#### STORED DATA

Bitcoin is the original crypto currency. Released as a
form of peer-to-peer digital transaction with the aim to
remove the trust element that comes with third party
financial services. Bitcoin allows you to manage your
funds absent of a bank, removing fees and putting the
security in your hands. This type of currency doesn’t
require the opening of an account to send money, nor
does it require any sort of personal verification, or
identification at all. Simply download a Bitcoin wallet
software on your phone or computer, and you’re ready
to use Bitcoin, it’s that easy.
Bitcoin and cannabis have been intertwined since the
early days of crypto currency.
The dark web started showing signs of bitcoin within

########

• ASSIGNMENT: Transcribe every line of the records above verbatim, preserving the original wording, punctuation and line order.

• ANSWER BELOW:
Bitcoin is the original crypto currency. Released as a
form of peer-to-peer digital transaction with the aim to
remove the trust element that comes with third party
financial services. Bitcoin allows you to manage your
funds absent of a bank, removing fees and putting the
security in your hands. This type of currency doesn’t
require the opening of an account to send money, nor
does it require any sort of personal verification, or
identification at all. Simply download a Bitcoin wallet
software on your phone or computer, and you’re ready
to use Bitcoin, it’s that easy.
Bitcoin and cannabis have been intertwined since the
early days of crypto currency.
The dark web started showing signs of bitcoin within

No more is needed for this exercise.